Technological solutions are falling short. X's Community Notes — a generally well-received attempt to crowdsource the fact checking process — sometimes gets it wrong and is usually too slow. One analysis of misleading posts related to the Israel-Hamas war suggested the average time between a post and a Community Note being attached was almost 11 hours. And even then, Community Notes was likely only covering a “drop in the bucket” of the misinformation posted on the platform. Tech companies may never be able to competently get on top of this issue. Elon Musk has decimated X's trust and security teams, while Meta Platforms Inc. has admitted it is leaning away from caring about news content and Google-parent Alphabet Inc. is firing employees involved in news curation. 

This is all happening before we're fully experiencing the effects of AI, a new frontier in digital fakery.

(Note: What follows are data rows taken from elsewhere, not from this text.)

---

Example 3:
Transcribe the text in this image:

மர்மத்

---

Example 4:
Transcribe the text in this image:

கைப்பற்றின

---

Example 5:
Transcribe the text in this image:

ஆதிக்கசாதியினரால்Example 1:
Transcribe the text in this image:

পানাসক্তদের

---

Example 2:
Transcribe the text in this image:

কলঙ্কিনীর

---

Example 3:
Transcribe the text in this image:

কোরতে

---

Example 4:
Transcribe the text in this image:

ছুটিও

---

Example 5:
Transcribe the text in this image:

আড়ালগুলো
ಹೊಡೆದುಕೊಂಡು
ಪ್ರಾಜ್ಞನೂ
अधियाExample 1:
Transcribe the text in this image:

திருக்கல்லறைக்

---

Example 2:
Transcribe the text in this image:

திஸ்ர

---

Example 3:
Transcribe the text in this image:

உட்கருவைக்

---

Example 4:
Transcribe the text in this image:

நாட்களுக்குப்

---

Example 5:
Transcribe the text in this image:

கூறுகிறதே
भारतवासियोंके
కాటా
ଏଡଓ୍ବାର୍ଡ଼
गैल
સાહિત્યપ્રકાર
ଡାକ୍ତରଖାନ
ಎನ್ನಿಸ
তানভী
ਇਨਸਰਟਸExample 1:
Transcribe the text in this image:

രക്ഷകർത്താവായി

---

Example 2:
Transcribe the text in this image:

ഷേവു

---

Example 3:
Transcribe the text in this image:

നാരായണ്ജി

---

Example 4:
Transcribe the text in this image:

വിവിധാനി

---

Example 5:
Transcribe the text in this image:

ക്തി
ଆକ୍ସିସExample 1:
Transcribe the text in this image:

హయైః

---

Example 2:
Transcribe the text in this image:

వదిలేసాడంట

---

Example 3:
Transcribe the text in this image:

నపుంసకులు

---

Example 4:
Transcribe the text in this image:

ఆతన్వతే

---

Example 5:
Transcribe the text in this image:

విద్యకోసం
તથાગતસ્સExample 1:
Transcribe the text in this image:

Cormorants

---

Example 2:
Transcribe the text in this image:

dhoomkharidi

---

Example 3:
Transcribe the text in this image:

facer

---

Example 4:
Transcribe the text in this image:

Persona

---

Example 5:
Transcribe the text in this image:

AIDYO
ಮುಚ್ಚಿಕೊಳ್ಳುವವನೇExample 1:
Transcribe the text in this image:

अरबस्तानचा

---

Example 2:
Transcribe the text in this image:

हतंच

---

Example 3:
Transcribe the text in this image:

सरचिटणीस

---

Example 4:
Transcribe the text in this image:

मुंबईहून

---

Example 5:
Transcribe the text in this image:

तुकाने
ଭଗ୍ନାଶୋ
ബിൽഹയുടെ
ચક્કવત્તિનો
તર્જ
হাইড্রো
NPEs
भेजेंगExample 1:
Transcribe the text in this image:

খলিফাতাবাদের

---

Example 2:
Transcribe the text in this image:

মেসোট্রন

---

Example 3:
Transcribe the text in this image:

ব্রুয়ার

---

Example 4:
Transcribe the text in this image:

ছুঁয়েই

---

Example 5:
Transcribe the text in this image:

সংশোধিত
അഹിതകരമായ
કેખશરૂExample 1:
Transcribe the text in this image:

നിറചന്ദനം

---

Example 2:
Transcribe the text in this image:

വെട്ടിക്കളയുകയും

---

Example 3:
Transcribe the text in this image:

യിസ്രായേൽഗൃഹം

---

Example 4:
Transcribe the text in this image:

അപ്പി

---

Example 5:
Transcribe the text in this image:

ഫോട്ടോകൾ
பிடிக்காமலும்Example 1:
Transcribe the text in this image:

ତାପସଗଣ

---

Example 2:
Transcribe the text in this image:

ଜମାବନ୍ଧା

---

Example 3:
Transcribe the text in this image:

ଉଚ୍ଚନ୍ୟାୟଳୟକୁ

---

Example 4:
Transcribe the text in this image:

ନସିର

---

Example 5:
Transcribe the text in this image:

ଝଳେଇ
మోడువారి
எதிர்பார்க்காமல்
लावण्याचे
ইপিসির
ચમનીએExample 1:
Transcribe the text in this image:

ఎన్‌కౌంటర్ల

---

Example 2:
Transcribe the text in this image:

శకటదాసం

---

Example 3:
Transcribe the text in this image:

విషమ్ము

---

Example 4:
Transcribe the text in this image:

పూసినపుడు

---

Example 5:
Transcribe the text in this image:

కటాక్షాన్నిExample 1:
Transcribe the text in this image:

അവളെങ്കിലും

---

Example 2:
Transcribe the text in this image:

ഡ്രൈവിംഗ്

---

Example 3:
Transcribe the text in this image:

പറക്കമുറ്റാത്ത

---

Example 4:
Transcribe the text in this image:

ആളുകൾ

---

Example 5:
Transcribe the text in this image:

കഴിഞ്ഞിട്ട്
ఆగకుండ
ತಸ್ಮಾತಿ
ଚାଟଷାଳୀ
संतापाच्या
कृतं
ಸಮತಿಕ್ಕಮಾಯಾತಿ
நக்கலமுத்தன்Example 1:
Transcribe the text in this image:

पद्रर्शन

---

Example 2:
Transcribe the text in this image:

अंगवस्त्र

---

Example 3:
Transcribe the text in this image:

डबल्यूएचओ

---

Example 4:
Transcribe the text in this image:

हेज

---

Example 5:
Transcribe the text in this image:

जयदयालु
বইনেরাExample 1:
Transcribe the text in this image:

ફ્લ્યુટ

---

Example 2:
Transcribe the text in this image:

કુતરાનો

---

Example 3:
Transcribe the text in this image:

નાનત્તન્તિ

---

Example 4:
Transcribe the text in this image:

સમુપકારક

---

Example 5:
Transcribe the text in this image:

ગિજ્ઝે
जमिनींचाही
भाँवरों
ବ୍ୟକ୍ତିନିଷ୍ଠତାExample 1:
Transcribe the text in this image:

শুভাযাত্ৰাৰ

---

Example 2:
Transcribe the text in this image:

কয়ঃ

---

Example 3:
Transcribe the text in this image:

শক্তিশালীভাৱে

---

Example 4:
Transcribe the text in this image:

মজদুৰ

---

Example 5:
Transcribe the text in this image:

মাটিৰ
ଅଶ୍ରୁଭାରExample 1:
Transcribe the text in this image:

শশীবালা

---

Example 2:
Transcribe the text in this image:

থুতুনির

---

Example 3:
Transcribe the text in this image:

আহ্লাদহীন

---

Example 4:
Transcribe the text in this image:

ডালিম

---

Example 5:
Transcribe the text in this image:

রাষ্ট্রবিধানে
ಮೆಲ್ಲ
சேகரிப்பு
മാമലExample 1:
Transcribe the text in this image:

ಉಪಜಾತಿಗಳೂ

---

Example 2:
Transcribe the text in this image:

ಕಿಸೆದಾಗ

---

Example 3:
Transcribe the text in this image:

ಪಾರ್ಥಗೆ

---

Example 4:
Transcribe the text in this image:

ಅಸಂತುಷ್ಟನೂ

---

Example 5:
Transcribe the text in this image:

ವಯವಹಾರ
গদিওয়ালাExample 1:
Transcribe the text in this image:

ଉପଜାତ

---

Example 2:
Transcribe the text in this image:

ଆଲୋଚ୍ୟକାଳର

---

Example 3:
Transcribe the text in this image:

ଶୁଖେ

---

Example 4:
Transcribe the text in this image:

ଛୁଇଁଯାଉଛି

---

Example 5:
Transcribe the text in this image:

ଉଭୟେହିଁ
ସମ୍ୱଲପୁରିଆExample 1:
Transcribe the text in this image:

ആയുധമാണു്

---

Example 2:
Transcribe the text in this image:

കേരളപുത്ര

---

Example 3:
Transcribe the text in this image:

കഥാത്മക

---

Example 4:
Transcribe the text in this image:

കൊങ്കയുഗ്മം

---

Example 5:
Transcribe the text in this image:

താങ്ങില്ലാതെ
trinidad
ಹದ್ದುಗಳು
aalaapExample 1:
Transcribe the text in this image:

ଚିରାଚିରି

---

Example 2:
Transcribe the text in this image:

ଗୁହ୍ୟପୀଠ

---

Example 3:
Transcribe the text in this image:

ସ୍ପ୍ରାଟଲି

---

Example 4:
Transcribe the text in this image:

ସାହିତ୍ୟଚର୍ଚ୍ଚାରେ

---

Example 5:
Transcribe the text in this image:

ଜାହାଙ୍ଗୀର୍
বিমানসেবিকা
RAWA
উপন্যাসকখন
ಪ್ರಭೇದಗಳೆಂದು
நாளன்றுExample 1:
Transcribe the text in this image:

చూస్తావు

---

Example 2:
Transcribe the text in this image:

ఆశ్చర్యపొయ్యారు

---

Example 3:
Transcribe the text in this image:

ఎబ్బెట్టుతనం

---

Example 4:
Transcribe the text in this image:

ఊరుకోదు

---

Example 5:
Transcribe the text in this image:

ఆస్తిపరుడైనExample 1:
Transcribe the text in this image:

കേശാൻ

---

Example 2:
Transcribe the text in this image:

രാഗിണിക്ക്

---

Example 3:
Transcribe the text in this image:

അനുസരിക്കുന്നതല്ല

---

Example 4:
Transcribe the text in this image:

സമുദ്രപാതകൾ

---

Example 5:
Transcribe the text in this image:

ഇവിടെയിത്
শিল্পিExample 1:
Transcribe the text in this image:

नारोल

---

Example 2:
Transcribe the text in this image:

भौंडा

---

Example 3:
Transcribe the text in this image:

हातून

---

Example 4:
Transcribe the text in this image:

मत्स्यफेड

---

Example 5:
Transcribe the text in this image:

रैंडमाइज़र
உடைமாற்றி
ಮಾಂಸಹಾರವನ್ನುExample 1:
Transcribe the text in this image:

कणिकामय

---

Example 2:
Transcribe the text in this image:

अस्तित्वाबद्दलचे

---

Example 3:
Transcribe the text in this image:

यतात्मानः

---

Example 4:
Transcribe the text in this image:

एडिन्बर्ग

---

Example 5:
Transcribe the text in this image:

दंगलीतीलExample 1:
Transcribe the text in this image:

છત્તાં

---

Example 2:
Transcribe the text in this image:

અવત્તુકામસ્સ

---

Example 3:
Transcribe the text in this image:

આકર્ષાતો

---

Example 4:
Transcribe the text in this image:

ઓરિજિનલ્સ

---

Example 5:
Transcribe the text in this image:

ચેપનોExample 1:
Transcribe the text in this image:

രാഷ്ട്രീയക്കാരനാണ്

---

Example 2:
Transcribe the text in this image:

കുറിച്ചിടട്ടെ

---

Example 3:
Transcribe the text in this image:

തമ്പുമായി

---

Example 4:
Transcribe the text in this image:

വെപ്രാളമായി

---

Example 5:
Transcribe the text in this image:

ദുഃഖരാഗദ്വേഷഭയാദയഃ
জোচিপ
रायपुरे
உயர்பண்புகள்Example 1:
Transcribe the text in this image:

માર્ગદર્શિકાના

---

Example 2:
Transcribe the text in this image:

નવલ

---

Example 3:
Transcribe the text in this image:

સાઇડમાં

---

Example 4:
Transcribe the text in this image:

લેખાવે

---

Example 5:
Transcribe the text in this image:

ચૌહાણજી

While the use of deepfakes in the Israel conflict has been minimal, the sophistication is increasing. Proposed measures that demand watermarking or clear disclosures on AI generated material seems toothless, as only the good actors will follow such orders. Tools that purport to detect when an image or video has been created using AI are flawed and will likely become less effective as generative capabilities improve. Tech news site 404 Media reported how one AI image detector erroneously declared a real image — the charred remains of a child — as being an AI-constructed fake. This was seized upon as proof of disinformation, when it was not. 

Renée DiResta, a researcher with the Stanford Internet Observatory, call this the “Age of Unreality” — where, regardless of the facts, the existence of AI alone undermines the trust we have in what we see and hear. A 2018 California Law Review paper warned this was coming: 'Put simply, a skeptical public will be primed to doubt the authenticity of real audio and video evidence. This skepticism can be invoked just as well against authentic as against adulterated content.”

Navigating this world of informational uncertainty, as the researchers termed it, will become exhausting. For many of us, it already is. 

But there is a good place to find trusted news online: actual news websites. What's encouraging is that the portion of readers going to news websites directly — rather than finding articles on social media, or through search engines — has been steadily growing since the pandemic, according to data from Similarweb. There's many potential reasons for this, but don't discount that readers are perhaps finding comfort and clarity by going to directly to those that have been doing this work for decades, and in some cases for over a century. “There are plenty of people who want to put their trust back into something,” said professor Sarah Roberts of UCLA's Graduate School of Education and Information Studies. “This might be a moment where” news organizations “can reassert their authority (and) their expertise.”

To be sure, times of conflict highlight the imperfections of the news-gathering process in the fog of war. News organizations, particularly in recent years, have lost a lot of goodwill from readers, including by lowering standards and wading into “clickbait” headlines and stories. Trust is earned slowly and at great expense. Capitalizing on the next wave of social media manipulation will require news organizations to invest more time in explaining to readers how they've done their work. The era of news organizations being able to merely declare facts is passing. So-called Open Source Intelligence operations, like the esteemed Bellingcat, are the model. 

The internet was a threat that the news industry underestimated. Artificial intelligence is another disruption of similar scale. But while the internet served to cheapen the news, AI will do the opposite. Never before will the value of honest news gathering have been more obvious.